Both past and future well the prophet knew,
And yet, though death was open to his view,
He chose to perish at his general’s side.
At the time of the battle two Spartans, Aristodemus and Eurytus, were absent upon leave, being nearly blind from ophthalmia. Eurytus, on hearing that the Persians had turned the pass, called immediately for his armour, and, guided by a Helot, found his way to the battle in time to perish there. Aristodemus considered his illness a fair excuse to remain away from it; and this would have passed current at Sparta, the historian thinks, but for the contrast afforded by the conduct of Eurytus. As it was, the Spartans were greatly incensed: on his return he found himself a marked and dishonoured man, with whom none would converse, to whom none would give, and from whom none would receive, fire: a common method among the ancients of testifying abhorrence and renouncing intercourse; and he was usually called Aristodemus the trembler. He afterwards obliterated his disgrace at the battle of Platæa, where he was killed, after having merited the first prize of valour: but his behaviour then was considered sufficient only to restore his character, not to entitle him to the honours paid to others, the most distinguished of the slain. Another Spartan, Pantites, who had been despatched into Thessaly as a messenger, it was supposed might have hastened his return so as to have been present, and was also dishonoured. On his return to Sparta he hanged himself in despair.

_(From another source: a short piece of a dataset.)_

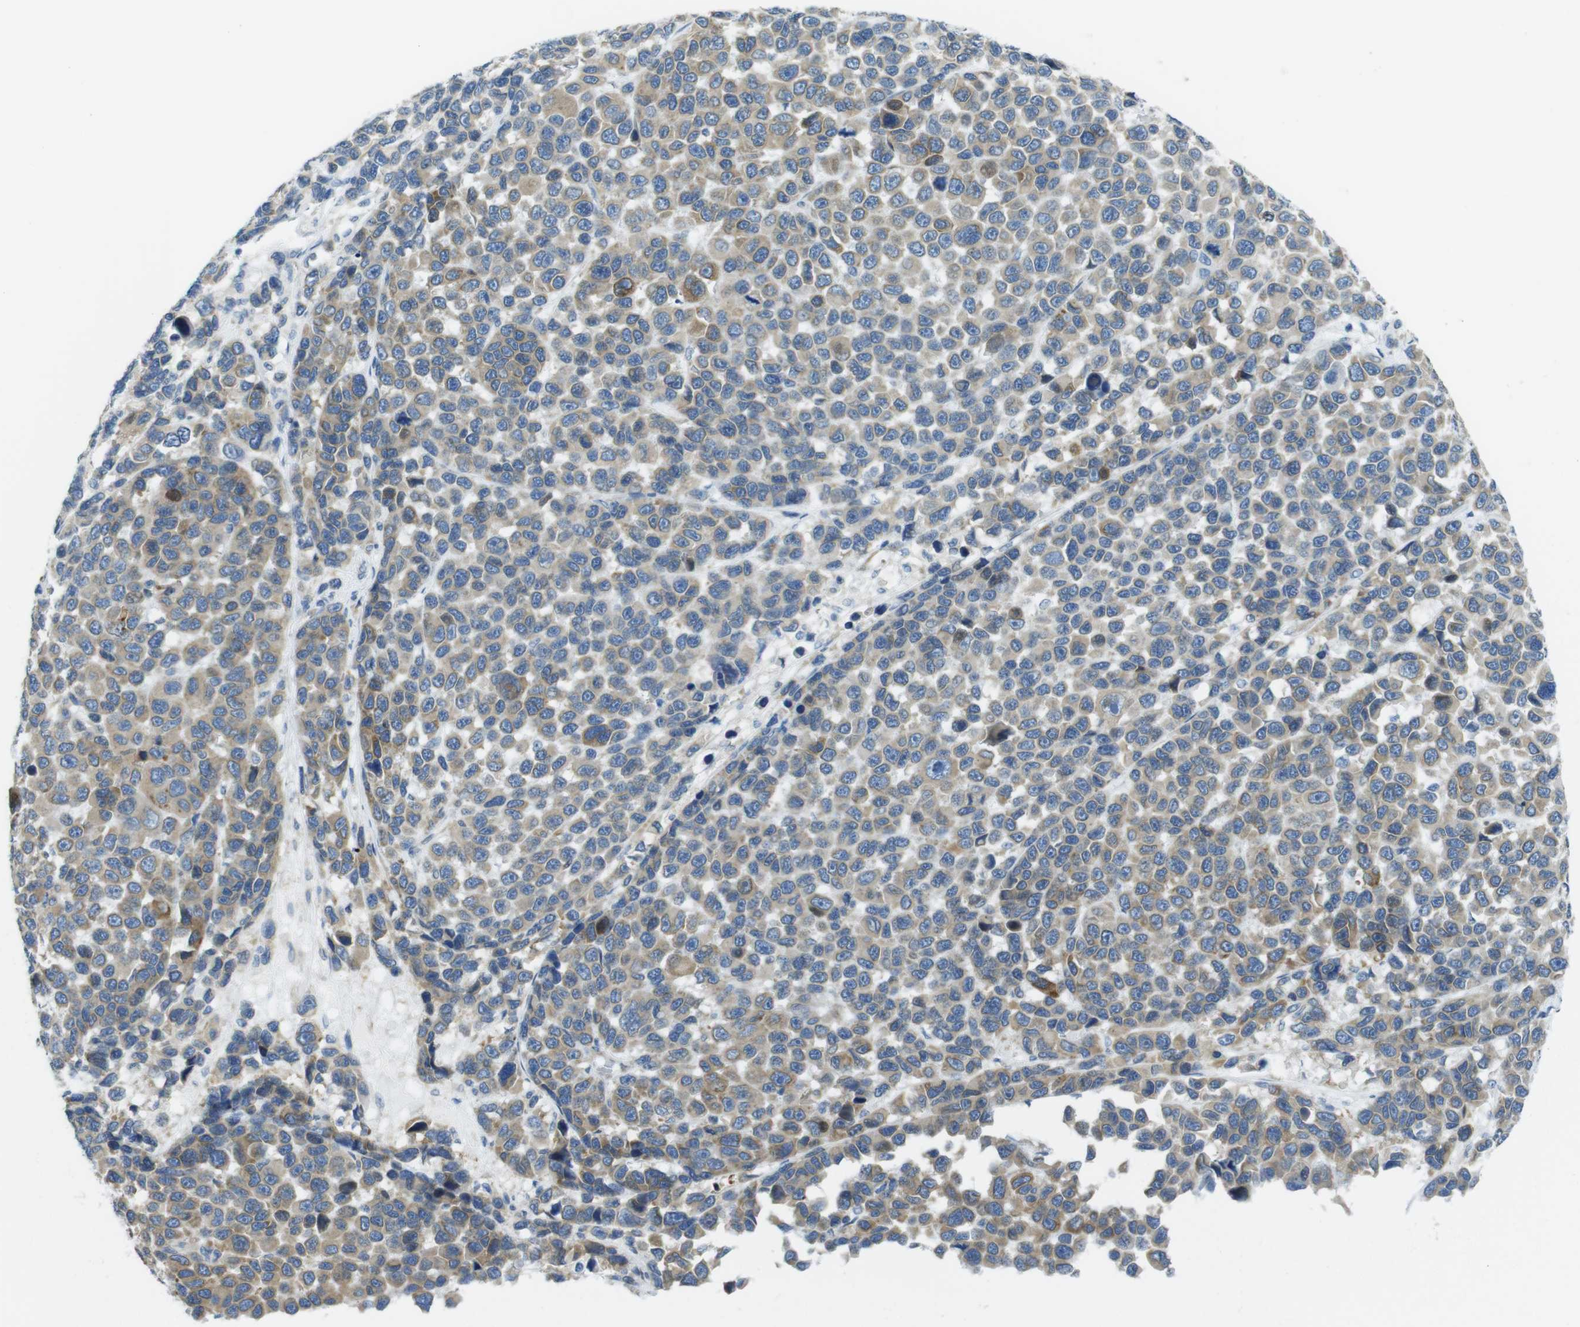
{"staining": {"intensity": "weak", "quantity": ">75%", "location": "cytoplasmic/membranous"}, "tissue": "melanoma", "cell_type": "Tumor cells", "image_type": "cancer", "snomed": [{"axis": "morphology", "description": "Malignant melanoma, NOS"}, {"axis": "topography", "description": "Skin"}], "caption": "Malignant melanoma stained with IHC displays weak cytoplasmic/membranous expression in approximately >75% of tumor cells.", "gene": "CLPTM1L", "patient": {"sex": "male", "age": 53}}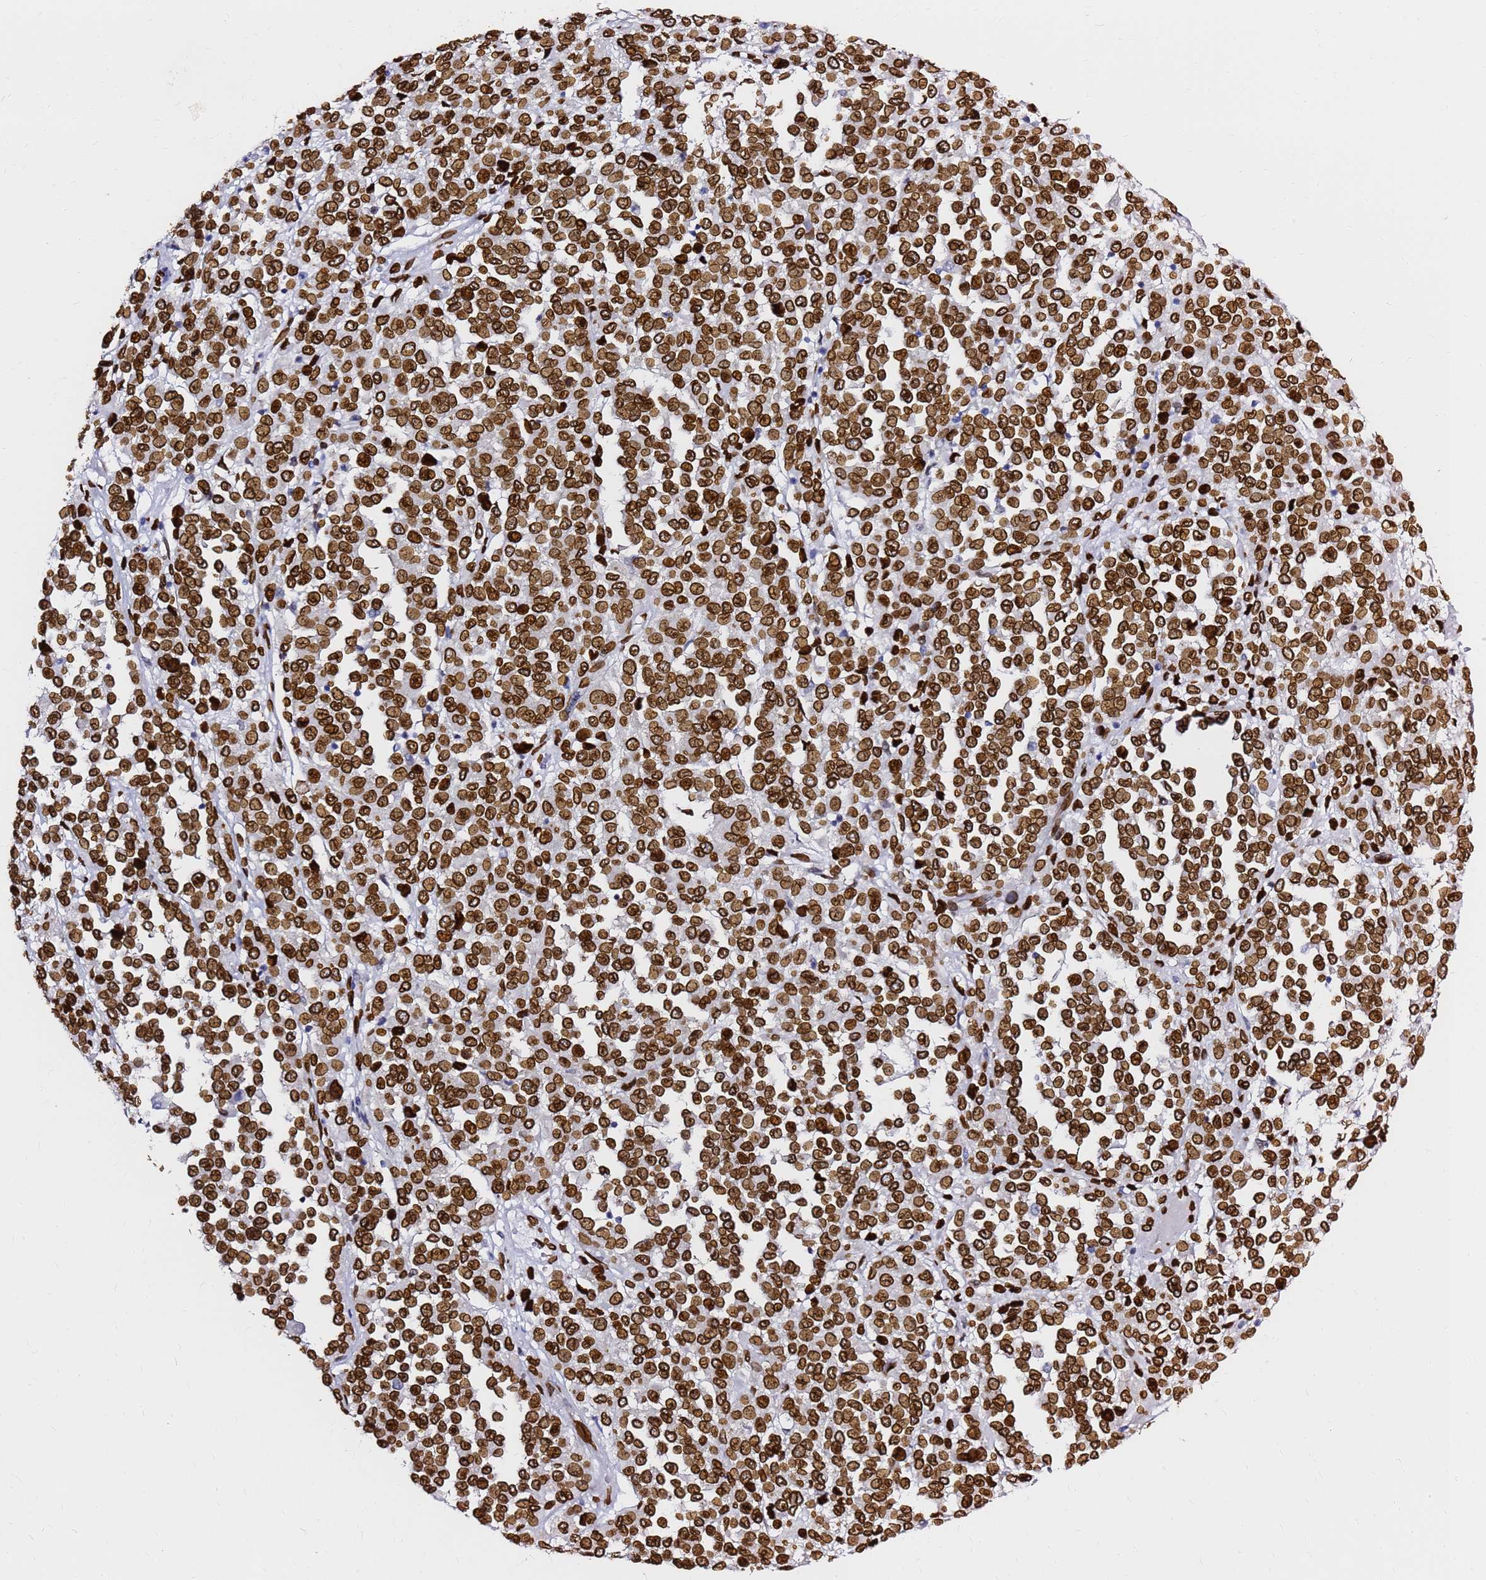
{"staining": {"intensity": "strong", "quantity": ">75%", "location": "cytoplasmic/membranous,nuclear"}, "tissue": "melanoma", "cell_type": "Tumor cells", "image_type": "cancer", "snomed": [{"axis": "morphology", "description": "Malignant melanoma, Metastatic site"}, {"axis": "topography", "description": "Pancreas"}], "caption": "Immunohistochemistry of human malignant melanoma (metastatic site) reveals high levels of strong cytoplasmic/membranous and nuclear expression in approximately >75% of tumor cells.", "gene": "C6orf141", "patient": {"sex": "female", "age": 30}}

The magnitude of the interest at stake, and the brilliant talents employed in celebrating the events of the Persian war, have conspired to confer extraordinary celebrity upon the self-devotion of Leonidas and his comrades. To the great merit of it we fully subscribe: its disinterestedness cannot be questioned, its wisdom and utility are justified by the panic fear of Persia still prevalent in Greece, which required to be dispelled by some lofty and spirit-stirring act of patriotism: but having paid our tribute of admiration to these brave men, and to the steady valour and patient endurance of the Athenians, we have, as will appear more fully in the next chapter, little commendation to bestow on the rest of Greece. The division of the country into small independent states, conducive perhaps to its glory, as tending to produce that extraordinary activity of mind, that multitude of distinguished names which adorn its history, was too dearly purchased by the spirit of rivalry and narrow-minded patriotism which it generated; if that feeling deserves to be called patriotism which looks merely to the aggrandisement of a single city at the expense of neighbours who should be endeared to her by the ties of blood, and by community of language, interests, and associations. One instance of this jealousy and disunion has already occurred in the tardy and ineffectual assistance sent by Peloponnesus to the northern states.